As pessoas exprimem pena pelo coitado do homem, outras tal como esta mulher
mandam-te trabalhar, és um vagabundo, um mal feitor, um parasita da sociedade.
Não te conhecem, não me conhecem, não se apercebem do teu
sofrimento.
Chega um agente da autoridade para te prender. A tal mulher não compreendeu
a minha aproximação, o toque das minhas mãos na tua cara
envelhecida. Pegaste na garrafa para voltares a beber o inconsciente. Olhaste
por fim
Viste a tua filha.
Tocaste-me também, beijaste a palma das minhas mãos. Choraste
outra vez.
A tua sujidade percorreu o meu rosto, o meu pescoço, a minha roupa.
Estávamos os dois de joelhos em cima do papelão estendido, a mirar
as nossas caras, os nossos corpos, os cabelos. Puxaste com carinho os meus cabelos
loiros. Tentaste acalmar as lágrimas que escorregavam sem parar qual
fonte de água.
O polícia algemou os teus pulsos atrás das costas, puxou o teu
corpo para a frente, pediu reforços, a mulher telefonava para o marido,
aflita. Estava em estado de choque, tremia-lhe as mãos, pestanejava muito.
Um roubo vê lá tu, tentou violar a rapariga, obrigou-a a ficar
de joelhos, tentou apertar-lhe o pescoço. Vem buscar-me, não consigo
ficar aqui. Se calhar temos de ir à esquadra testemunhar.
Não consegui chamar por ti, chamar pelo pai, dizer o teu nome esquecido.
Levaram-te num empurrão, não tiverem pena de ti, não te
respeitaram.
Tiveste culpa por ainda me amares como filha.

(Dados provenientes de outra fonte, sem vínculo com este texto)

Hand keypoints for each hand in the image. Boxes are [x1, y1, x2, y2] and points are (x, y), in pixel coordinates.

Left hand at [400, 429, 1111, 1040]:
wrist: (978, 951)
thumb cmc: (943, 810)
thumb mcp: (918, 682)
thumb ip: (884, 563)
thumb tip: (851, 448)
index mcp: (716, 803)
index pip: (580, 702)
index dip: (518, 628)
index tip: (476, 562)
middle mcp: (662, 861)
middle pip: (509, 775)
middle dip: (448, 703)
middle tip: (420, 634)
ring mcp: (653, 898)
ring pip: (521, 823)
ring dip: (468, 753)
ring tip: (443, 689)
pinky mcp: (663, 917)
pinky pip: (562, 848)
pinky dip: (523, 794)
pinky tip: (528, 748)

Após explicações provadas com documentos, o juiz deu-te
liberdade, na condição de ficares a viver num lar, vigiado por
um técnico da assistência social.
Quis muito ter-te comigo, mas a sociedade não deixa. Afirma a justiça
do testemunho da tal mulher, que és um perigo, uma violência para
o consumo social, uma verdadeira obstrução ao bem-estar público.
Tens de estar preso.
Neste sótão não consigo ouvir os teus gritos, tapo os ouvidos,
enlouqueço e choro muito por ti.
Julgo ver um papel rasgado, está dobrado pelo meio, nunca chegaste a
abrir esta carta, ainda tem o selo intacto.

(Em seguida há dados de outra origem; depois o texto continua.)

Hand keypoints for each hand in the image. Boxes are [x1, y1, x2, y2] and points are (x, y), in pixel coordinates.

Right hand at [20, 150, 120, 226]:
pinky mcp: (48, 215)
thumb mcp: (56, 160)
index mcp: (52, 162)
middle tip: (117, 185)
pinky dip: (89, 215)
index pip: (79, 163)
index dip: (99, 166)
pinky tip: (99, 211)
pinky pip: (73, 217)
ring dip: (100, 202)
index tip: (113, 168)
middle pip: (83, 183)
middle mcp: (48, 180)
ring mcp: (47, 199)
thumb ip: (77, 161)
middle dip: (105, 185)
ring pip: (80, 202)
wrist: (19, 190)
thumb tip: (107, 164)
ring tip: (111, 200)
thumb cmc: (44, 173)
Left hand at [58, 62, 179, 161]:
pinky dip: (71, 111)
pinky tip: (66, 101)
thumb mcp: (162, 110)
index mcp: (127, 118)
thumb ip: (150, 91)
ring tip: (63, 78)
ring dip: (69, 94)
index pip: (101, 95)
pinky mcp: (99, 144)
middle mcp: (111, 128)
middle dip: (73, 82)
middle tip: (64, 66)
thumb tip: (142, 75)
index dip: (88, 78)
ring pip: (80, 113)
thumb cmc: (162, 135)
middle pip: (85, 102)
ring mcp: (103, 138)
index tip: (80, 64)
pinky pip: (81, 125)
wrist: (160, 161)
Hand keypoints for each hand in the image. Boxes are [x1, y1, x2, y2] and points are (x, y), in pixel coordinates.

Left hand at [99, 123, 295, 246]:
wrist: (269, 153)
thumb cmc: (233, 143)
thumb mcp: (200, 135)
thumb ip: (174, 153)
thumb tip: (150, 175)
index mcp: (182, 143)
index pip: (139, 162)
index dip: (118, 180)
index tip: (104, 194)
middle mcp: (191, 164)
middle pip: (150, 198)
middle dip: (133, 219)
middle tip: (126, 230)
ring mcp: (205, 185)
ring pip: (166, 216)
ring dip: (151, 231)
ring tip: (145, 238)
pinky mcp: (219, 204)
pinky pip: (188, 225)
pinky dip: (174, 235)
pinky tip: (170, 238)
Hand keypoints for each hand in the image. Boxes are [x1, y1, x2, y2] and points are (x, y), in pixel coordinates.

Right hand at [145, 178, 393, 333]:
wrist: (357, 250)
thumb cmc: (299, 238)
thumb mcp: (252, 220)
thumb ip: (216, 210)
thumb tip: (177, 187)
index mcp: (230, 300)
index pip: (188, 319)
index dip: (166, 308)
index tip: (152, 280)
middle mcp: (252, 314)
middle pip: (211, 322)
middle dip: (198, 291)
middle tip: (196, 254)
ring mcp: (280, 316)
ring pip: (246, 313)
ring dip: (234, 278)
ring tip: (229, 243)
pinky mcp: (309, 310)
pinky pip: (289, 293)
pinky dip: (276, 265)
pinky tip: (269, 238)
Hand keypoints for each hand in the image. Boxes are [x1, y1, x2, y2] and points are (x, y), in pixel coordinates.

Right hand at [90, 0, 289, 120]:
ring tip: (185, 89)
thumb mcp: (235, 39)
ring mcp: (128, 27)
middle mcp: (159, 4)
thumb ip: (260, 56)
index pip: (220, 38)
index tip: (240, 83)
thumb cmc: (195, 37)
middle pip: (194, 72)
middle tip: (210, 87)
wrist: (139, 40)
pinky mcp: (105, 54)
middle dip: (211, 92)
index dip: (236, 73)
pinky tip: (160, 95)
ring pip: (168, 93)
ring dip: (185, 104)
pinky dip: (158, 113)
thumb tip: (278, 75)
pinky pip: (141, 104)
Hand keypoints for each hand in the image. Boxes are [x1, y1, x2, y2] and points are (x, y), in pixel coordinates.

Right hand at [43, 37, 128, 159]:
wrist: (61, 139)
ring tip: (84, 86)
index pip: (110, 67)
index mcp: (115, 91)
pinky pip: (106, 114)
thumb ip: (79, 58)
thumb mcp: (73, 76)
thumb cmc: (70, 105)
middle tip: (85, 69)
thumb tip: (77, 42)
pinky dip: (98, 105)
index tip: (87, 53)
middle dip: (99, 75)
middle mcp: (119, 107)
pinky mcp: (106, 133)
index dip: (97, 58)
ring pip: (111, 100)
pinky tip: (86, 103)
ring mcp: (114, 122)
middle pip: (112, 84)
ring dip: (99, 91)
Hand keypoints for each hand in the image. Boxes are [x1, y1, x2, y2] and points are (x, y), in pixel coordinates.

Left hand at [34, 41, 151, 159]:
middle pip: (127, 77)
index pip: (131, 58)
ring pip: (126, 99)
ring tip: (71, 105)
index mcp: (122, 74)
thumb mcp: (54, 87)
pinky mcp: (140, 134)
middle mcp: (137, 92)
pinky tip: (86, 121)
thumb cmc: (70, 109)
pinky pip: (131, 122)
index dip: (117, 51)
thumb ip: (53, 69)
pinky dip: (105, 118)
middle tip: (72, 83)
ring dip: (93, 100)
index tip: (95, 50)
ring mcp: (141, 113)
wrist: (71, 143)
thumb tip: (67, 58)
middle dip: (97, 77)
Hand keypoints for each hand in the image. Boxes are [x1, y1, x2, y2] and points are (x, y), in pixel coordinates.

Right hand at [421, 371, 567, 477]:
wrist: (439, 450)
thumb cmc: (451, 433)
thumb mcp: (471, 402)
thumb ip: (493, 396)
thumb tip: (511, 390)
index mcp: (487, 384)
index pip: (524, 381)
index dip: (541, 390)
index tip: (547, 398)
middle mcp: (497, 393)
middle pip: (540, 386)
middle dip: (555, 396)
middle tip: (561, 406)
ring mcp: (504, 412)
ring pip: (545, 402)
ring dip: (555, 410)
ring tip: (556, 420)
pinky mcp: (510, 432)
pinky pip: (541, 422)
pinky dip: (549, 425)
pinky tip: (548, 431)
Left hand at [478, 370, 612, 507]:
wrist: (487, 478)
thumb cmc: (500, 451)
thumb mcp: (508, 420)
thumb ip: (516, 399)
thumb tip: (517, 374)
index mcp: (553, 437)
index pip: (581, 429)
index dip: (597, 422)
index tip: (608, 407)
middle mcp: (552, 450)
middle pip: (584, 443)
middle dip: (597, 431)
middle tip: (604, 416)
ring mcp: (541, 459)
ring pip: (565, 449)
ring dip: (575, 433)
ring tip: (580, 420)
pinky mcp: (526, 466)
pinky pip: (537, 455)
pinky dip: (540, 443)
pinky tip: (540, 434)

Violo a tua correspondência.
Uma única palavra escrita pela minha mãe.
Perdoo-te.
Ai, meu pai. Meu pai vagabundo, meu pai maltrapilho. Já não me
proteges da tuberculose, já não me consegues proteger do perigo.

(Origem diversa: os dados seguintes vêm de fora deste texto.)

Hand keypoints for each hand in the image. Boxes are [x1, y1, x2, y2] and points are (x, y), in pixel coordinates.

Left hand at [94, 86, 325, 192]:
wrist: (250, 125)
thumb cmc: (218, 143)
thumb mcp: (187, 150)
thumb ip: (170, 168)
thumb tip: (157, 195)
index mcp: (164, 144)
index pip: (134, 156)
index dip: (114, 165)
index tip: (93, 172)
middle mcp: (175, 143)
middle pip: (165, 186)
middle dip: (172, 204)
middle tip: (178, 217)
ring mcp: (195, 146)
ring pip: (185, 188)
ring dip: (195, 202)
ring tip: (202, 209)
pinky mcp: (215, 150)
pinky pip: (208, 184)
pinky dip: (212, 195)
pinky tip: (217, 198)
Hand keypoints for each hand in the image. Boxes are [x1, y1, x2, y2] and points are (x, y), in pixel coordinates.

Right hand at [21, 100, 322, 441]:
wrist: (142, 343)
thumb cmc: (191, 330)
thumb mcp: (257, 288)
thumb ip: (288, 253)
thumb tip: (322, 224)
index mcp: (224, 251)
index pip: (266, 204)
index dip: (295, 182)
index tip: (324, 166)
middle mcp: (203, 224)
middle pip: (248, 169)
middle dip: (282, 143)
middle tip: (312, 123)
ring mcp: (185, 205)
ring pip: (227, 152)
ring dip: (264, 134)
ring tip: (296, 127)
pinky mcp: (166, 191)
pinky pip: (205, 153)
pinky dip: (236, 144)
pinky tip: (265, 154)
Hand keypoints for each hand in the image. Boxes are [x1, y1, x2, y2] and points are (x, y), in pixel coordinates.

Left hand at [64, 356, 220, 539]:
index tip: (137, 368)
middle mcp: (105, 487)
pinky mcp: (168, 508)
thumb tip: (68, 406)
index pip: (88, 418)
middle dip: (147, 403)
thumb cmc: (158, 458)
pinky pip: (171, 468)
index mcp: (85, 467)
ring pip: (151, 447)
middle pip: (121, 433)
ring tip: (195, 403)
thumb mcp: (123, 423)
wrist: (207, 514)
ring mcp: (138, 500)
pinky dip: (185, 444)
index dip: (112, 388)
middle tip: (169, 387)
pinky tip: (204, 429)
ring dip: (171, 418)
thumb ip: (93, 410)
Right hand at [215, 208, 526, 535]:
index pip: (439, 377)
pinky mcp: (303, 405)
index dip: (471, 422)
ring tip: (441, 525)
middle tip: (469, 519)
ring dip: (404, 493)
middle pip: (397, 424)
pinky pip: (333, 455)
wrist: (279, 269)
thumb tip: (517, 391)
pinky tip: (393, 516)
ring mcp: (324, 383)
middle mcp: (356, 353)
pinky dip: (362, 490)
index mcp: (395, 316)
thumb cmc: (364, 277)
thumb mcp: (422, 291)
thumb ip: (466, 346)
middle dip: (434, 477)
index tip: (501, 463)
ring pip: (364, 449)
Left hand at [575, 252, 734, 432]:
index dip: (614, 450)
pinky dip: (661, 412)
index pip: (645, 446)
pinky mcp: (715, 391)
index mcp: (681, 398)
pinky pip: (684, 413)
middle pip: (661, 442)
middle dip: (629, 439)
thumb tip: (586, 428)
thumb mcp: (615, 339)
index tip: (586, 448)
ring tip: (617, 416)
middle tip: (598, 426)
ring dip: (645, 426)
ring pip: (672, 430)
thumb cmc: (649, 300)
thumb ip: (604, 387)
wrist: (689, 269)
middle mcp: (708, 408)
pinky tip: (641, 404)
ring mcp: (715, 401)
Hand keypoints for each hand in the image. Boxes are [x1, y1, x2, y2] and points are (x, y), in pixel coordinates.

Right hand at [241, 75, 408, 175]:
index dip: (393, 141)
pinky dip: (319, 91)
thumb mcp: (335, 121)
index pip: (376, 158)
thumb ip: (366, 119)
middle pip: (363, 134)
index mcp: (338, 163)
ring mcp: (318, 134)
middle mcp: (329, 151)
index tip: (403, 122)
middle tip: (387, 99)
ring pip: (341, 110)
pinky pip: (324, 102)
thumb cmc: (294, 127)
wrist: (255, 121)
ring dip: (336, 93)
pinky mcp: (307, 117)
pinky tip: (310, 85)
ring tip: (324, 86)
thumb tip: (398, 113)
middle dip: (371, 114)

Nunca a prendeste, salvaste a Amélia, quiseste a sua lembrança
perto de mim, mesmo à distância de um corredor.
Sai a correr, não me lembrei da janela, da gaveta aberta, da guitarra
guardada e esquecida.
Fui ter contigo, escancarei as grades da tua prisão, beijei-te como não
te tinha beijado antes, abracei-te, chamei por ti. Pai. Pai. Meu querido pai.
Estava a dormir, parecia feliz. Já lhe reconhecia as feições.
Perdoo-te, pai. Eu perdoo-te, meu pai.
Chegou o técnico, chegaram as empregadas, veio ao meu encontro a responsável
pelo lar da Santa Casa da Misericórdia. Aproximaram-se os idosos.
Num tombo repentino, separaram-me de ti.
Tinhas falecido, chamando pela Amélia. A menina está bem. Teu
para sempre.
Perdoas-me?
Sim, pai, eu perdoo-te.
Agora vou ter com a tua mãe, vamos ao sótão, eu vou abrir
a janela e enquanto eu toco guitarra, a tua mãe irá dançar
e juntos vamos ver-te a brincar no jardim.